**Consignes de l'exercice**
(1) Citez le passage du texte sur le GISS, depuis « (mise à jour » jusqu'à « qui fait foi. ».
(2) D'après le texte sur le GISS, de quel organisme le GISS est-il un département ?
(3) Indiquez si chaque affirmation s'accorde avec le texte sur le GISS, en citant les mots qui tranchent : (a) le GISS rassemble et traite les données transmises par les états ; (b) la mappemonde ne peut pas tourner ; (c) pour rechercher une station, il faut obligatoirement cliquer sur les cartes.

**Texte de la page**

>>>>>

LE GISS ET LES SERIES DE TEMPERATURES DE MARSEILLE.

Marius : « Il n’y a pas besoin de le remuer [le passé], il bouge bien assez tout seul » 
(Marcel Pagnol, Fanny)

(mise à jour simplifiée d’une note du 2 février 2015, encore accessible pour les curieux [1])

1/ Le site du GISS.

Les séries de températures relevées par les stations météorologiques du monde entier sont accessibles pratiquement en temps réel grâce notamment au GISS (Goddard Institute for Space Studies [2] département de la NASA) qui rassemble et traite les données transmises par les états. Il existe deux pages d’accès possibles, comportant respectivement un planisphère et une mappemonde (que l’on peut faire tourner). La seconde devrait à terme supplanter la première. Pour rechercher une station on peut, soit cliquer sur les cartes, soit inscrire le nom dans les fenêtres prévues à cet effet. Dans les deux cas, on a le choix entre différentes séries de données, mais par défaut le GISS donne une série « officielle » qui fait foi.

<<<<<

Entrées du jeu de données
>>>>>

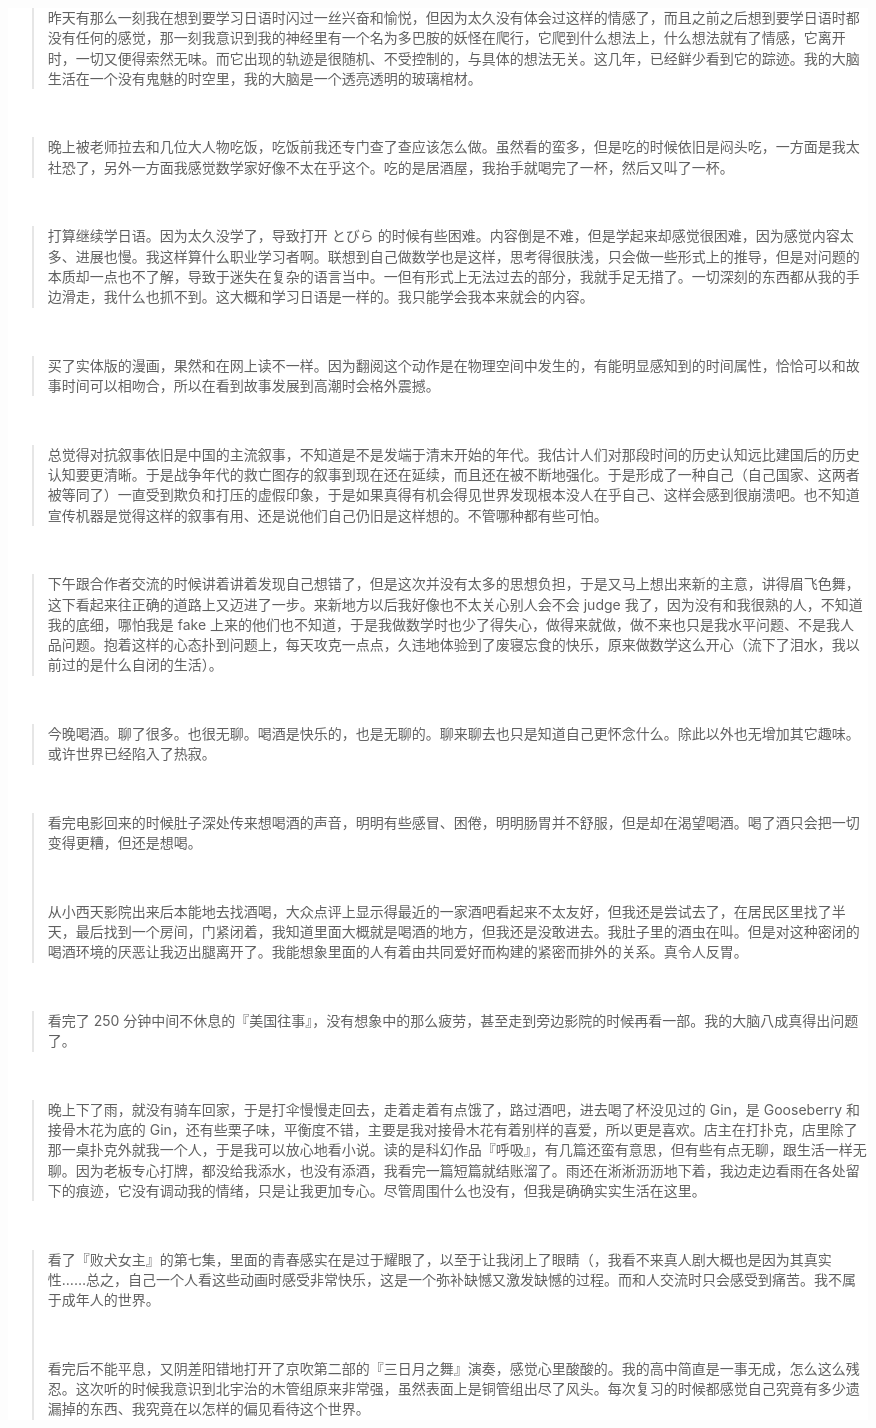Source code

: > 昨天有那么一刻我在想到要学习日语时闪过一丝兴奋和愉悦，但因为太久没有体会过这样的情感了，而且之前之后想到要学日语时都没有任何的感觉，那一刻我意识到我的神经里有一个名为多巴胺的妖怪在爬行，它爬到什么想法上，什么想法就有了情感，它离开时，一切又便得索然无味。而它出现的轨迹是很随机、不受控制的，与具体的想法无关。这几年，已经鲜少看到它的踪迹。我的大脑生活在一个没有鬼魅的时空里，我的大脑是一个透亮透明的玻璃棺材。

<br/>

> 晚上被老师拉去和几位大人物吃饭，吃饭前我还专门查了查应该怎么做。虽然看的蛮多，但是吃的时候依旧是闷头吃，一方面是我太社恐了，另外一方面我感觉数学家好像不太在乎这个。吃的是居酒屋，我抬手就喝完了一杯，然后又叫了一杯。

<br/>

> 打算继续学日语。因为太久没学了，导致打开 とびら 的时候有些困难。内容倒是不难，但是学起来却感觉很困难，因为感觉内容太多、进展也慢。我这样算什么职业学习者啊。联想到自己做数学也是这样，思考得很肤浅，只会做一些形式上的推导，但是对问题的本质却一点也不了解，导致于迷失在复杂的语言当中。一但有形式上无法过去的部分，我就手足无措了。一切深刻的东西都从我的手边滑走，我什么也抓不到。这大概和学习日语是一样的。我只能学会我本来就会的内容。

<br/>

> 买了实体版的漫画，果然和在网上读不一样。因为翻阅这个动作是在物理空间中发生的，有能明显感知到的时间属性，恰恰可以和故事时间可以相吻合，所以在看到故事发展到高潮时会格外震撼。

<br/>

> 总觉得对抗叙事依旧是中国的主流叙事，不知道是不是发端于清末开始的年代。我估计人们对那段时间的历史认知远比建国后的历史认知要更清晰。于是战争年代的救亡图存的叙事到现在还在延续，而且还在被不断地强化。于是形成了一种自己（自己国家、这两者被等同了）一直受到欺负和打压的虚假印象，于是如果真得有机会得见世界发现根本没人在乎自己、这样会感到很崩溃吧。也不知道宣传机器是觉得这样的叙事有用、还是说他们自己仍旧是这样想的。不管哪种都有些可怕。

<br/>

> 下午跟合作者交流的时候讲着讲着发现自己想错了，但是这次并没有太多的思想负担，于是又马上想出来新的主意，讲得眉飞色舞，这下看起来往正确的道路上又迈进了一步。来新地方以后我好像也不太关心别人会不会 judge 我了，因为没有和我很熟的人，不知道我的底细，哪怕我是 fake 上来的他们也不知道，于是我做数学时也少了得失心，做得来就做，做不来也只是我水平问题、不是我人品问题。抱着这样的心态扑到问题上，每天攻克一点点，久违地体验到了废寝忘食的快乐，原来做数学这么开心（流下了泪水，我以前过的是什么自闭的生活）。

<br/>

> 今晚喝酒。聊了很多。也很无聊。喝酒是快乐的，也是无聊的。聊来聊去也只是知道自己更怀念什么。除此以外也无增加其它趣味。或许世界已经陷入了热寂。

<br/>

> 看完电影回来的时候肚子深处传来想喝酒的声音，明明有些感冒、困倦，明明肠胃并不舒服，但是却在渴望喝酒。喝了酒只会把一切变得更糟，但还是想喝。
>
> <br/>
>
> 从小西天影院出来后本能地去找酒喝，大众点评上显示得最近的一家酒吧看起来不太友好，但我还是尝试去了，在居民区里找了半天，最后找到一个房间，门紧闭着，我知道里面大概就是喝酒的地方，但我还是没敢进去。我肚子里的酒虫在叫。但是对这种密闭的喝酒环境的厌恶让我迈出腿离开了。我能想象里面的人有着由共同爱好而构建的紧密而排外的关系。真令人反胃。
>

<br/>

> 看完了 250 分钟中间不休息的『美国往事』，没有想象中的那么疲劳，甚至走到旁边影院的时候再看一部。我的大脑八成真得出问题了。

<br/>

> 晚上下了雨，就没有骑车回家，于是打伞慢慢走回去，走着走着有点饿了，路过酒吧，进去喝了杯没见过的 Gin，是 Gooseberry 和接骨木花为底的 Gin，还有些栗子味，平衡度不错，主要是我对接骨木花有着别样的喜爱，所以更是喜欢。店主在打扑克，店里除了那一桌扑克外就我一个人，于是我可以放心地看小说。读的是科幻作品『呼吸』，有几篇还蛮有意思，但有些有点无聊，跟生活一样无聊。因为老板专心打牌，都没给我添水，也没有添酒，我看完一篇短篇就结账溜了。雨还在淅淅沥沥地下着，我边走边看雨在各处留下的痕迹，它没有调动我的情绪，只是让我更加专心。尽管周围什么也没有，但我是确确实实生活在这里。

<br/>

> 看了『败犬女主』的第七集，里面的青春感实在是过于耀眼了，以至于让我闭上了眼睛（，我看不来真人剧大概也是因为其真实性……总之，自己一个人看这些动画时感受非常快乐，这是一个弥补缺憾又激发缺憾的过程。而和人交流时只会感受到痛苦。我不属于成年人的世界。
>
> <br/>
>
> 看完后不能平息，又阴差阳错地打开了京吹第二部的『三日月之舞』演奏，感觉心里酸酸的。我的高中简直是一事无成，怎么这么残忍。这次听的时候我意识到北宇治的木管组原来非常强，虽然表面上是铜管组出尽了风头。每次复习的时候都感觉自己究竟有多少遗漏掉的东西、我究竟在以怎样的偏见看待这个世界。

<<<<<
>>>>>

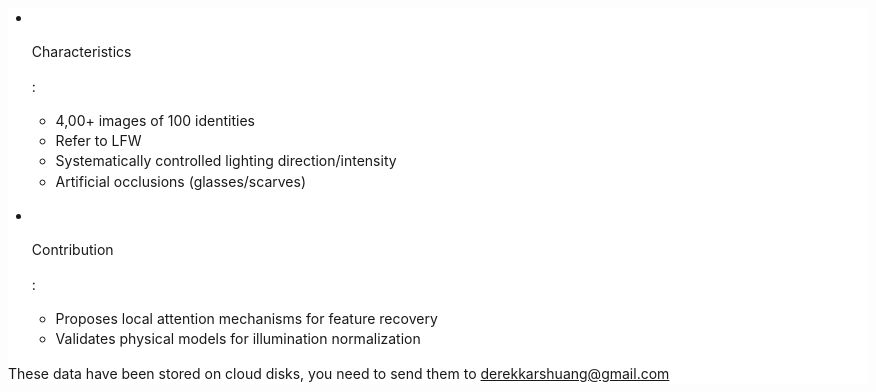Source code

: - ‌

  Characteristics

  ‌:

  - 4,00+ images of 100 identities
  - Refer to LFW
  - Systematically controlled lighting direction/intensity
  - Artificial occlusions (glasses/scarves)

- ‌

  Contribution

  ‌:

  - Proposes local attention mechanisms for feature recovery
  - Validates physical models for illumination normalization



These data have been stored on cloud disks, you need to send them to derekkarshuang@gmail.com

<<<<<

**Réponses fournies**
(1)
(mise à jour simplifiée d’une note du 2 février 2015, encore accessible pour les curieux [1])

1/ Le site du GISS.

Les séries de températures relevées par les stations météorologiques du monde entier sont accessibles pratiquement en temps réel grâce notamment au GISS (Goddard Institute for Space Studies [2] département de la NASA) qui rassemble et traite les données transmises par les états. Il existe deux pages d’accès possibles, comportant respectivement un planisphère et une mappemonde (que l’on peut faire tourner). La seconde devrait à terme supplanter la première. Pour rechercher une station on peut, soit cliquer sur les cartes, soit inscrire le nom dans les fenêtres prévues à cet effet. Dans les deux cas, on a le choix entre différentes séries de données, mais par défaut le GISS donne une série « officielle » qui fait foi.

(2) De la NASA.

(3)
(a) Oui : « qui rassemble et traite les données transmises par les états ».
(b) Non : « une mappemonde (que l’on peut faire tourner) ».
(c) Non : « soit cliquer sur les cartes, soit inscrire le nom dans les fenêtres prévues à cet effet ».